*** Opening Available data ***

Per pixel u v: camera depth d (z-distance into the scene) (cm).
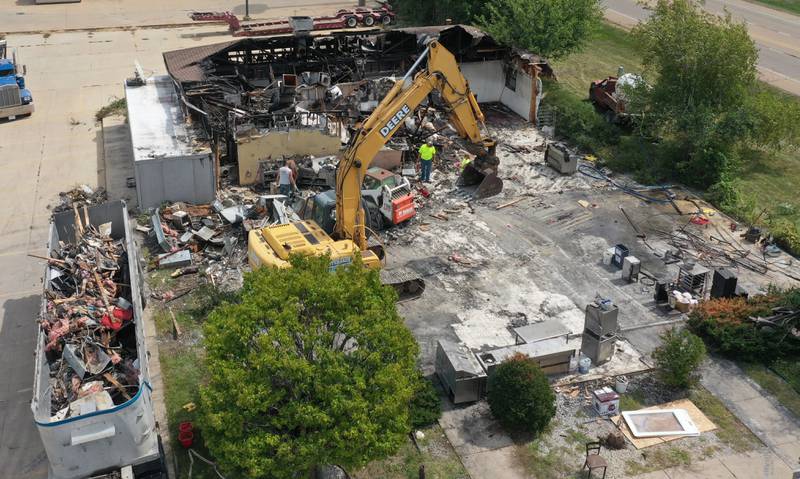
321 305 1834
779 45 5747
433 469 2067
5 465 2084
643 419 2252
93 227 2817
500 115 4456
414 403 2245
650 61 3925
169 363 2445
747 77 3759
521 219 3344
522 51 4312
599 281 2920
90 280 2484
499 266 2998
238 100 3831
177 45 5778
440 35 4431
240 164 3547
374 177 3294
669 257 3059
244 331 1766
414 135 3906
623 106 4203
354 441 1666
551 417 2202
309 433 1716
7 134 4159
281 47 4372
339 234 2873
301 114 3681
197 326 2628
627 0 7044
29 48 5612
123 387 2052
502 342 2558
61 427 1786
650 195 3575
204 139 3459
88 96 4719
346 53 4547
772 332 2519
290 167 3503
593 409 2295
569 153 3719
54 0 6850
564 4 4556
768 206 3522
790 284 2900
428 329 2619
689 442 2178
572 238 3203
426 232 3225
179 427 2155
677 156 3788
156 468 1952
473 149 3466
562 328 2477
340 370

*** Closing Available data ***

Work item —
Copy exactly the line containing "593 409 2295" and every line after it, ending with the last line of the records above.

Answer for this exercise —
593 409 2295
569 153 3719
54 0 6850
564 4 4556
768 206 3522
790 284 2900
428 329 2619
689 442 2178
572 238 3203
426 232 3225
179 427 2155
677 156 3788
156 468 1952
473 149 3466
562 328 2477
340 370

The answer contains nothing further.